Items from a data source
■ ■ ■ ■ ■

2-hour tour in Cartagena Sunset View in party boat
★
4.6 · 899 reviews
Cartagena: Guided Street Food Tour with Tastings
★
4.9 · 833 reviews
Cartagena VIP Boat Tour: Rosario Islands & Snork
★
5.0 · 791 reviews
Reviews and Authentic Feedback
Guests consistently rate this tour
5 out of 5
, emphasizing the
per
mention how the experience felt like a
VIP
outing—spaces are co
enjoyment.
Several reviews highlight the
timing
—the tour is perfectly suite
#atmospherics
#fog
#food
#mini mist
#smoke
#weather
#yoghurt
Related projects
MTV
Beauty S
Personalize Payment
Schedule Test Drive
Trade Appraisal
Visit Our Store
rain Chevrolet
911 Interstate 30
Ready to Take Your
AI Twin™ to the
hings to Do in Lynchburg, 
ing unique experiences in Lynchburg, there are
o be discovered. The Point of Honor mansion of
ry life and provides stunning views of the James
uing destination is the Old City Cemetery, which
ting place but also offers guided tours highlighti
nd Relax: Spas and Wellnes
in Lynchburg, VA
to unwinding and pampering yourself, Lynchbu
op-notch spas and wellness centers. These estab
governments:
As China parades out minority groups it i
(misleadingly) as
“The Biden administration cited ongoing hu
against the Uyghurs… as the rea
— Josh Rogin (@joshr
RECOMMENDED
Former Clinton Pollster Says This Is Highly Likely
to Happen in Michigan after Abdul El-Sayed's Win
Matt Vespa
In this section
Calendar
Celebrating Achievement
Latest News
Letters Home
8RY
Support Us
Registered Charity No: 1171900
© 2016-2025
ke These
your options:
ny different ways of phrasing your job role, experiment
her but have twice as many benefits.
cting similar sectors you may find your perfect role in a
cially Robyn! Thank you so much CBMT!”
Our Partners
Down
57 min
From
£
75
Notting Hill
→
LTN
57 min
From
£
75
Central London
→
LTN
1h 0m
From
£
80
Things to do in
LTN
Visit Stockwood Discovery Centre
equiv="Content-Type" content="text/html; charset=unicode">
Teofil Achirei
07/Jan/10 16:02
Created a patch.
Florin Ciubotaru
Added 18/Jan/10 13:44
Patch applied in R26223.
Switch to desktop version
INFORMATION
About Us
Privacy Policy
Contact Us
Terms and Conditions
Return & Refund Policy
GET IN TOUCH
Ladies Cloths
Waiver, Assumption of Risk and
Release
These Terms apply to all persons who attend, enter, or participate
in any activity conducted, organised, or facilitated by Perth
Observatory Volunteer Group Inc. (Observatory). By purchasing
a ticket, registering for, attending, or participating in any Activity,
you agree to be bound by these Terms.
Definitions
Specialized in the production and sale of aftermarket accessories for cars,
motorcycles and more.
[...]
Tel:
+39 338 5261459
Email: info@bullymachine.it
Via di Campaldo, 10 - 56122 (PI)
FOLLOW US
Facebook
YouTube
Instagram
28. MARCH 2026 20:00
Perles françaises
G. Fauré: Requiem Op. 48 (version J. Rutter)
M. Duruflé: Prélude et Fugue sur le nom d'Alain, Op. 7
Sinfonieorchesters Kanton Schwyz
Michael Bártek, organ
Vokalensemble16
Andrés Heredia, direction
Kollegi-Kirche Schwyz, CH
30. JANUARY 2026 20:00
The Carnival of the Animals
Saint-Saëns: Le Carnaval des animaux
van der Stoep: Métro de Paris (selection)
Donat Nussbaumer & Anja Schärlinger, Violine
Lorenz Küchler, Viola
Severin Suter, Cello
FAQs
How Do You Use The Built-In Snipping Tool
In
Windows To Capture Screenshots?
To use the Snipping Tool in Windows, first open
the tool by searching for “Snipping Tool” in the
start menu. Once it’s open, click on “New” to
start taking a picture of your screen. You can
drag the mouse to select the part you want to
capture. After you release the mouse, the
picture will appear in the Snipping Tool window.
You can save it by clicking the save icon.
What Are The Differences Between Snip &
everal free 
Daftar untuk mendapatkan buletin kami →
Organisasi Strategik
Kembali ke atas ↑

■ ■ ■ ■ ■

Action item: Format every line of the material above as a JSON list of strings, with one string per line and no entries for blank lines.

Response to this task:
[
  "2-hour tour in Cartagena Sunset View in party boat",
  "★",
  "4.6 · 899 reviews",
  "Cartagena: Guided Street Food Tour with Tastings",
  "★",
  "4.9 · 833 reviews",
  "Cartagena VIP Boat Tour: Rosario Islands & Snork",
  "★",
  "5.0 · 791 reviews",
  "Reviews and Authentic Feedback",
  "Guests consistently rate this tour",
  "5 out of 5",
  ", emphasizing the",
  "per",
  "mention how the experience felt like a",
  "VIP",
  "outing—spaces are co",
  "enjoyment.",
  "Several reviews highlight the",
  "timing",
  "—the tour is perfectly suite",
  "#atmospherics",
  "#fog",
  "#food",
  "#mini mist",
  "#smoke",
  "#weather",
  "#yoghurt",
  "Related projects",
  "MTV",
  "Beauty S",
  "Personalize Payment",
  "Schedule Test Drive",
  "Trade Appraisal",
  "Visit Our Store",
  "rain Chevrolet",
  "911 Interstate 30",
  "Ready to Take Your",
  "AI Twin™ to the",
  "hings to Do in Lynchburg, ",
  "ing unique experiences in Lynchburg, there are",
  "o be discovered. The Point of Honor mansion of",
  "ry life and provides stunning views of the James",
  "uing destination is the Old City Cemetery, which",
  "ting place but also offers guided tours highlighti",
  "nd Relax: Spas and Wellnes",
  "in Lynchburg, VA",
  "to unwinding and pampering yourself, Lynchbu",
  "op-notch spas and wellness centers. These estab",
  "governments:",
  "As China parades out minority groups it i",
  "(misleadingly) as",
  "“The Biden administration cited ongoing hu",
  "against the Uyghurs… as the rea",
  "— Josh Rogin (@joshr",
  "RECOMMENDED",
  "Former Clinton Pollster Says This Is Highly Likely",
  "to Happen in Michigan after Abdul El-Sayed's Win",
  "Matt Vespa",
  "In this section",
  "Calendar",
  "Celebrating Achievement",
  "Latest News",
  "Letters Home",
  "8RY",
  "Support Us",
  "Registered Charity No: 1171900",
  "© 2016-2025",
  "ke These",
  "your options:",
  "ny different ways of phrasing your job role, experiment",
  "her but have twice as many benefits.",
  "cting similar sectors you may find your perfect role in a",
  "cially Robyn! Thank you so much CBMT!”",
  "Our Partners",
  "Down",
  "57 min",
  "From",
  "£",
  "75",
  "Notting Hill",
  "→",
  "LTN",
  "57 min",
  "From",
  "£",
  "75",
  "Central London",
  "→",
  "LTN",
  "1h 0m",
  "From",
  "£",
  "80",
  "Things to do in",
  "LTN",
  "Visit Stockwood Discovery Centre",
  "equiv=\"Content-Type\" content=\"text/html; charset=unicode\">",
  "Teofil Achirei",
  "07/Jan/10 16:02",
  "Created a patch.",
  "Florin Ciubotaru",
  "Added 18/Jan/10 13:44",
  "Patch applied in R26223.",
  "Switch to desktop version",
  "INFORMATION",
  "About Us",
  "Privacy Policy",
  "Contact Us",
  "Terms and Conditions",
  "Return & Refund Policy",
  "GET IN TOUCH",
  "Ladies Cloths",
  "Waiver, Assumption of Risk and",
  "Release",
  "These Terms apply to all persons who attend, enter, or participate",
  "in any activity conducted, organised, or facilitated by Perth",
  "Observatory Volunteer Group Inc. (Observatory). By purchasing",
  "a ticket, registering for, attending, or participating in any Activity,",
  "you agree to be bound by these Terms.",
  "Definitions",
  "Specialized in the production and sale of aftermarket accessories for cars,",
  "motorcycles and more.",
  "[...]",
  "Tel:",
  "+39 338 5261459",
  "Email: info@bullymachine.it",
  "Via di Campaldo, 10 - 56122 (PI)",
  "FOLLOW US",
  "Facebook",
  "YouTube",
  "Instagram",
  "28. MARCH 2026 20:00",
  "Perles françaises",
  "G. Fauré: Requiem Op. 48 (version J. Rutter)",
  "M. Duruflé: Prélude et Fugue sur le nom d'Alain, Op. 7",
  "Sinfonieorchesters Kanton Schwyz",
  "Michael Bártek, organ",
  "Vokalensemble16",
  "Andrés Heredia, direction",
  "Kollegi-Kirche Schwyz, CH",
  "30. JANUARY 2026 20:00",
  "The Carnival of the Animals",
  "Saint-Saëns: Le Carnaval des animaux",
  "van der Stoep: Métro de Paris (selection)",
  "Donat Nussbaumer & Anja Schärlinger, Violine",
  "Lorenz Küchler, Viola",
  "Severin Suter, Cello",
  "FAQs",
  "How Do You Use The Built-In Snipping Tool",
  "In",
  "Windows To Capture Screenshots?",
  "To use the Snipping Tool in Windows, first open",
  "the tool by searching for “Snipping Tool” in the",
  "start menu. Once it’s open, click on “New” to",
  "start taking a picture of your screen. You can",
  "drag the mouse to select the part you want to",
  "capture. After you release the mouse, the",
  "picture will appear in the Snipping Tool window.",
  "You can save it by clicking the save icon.",
  "What Are The Differences Between Snip &",
  "everal free ",
  "Daftar untuk mendapatkan buletin kami →",
  "Organisasi Strategik",
  "Kembali ke atas ↑"
]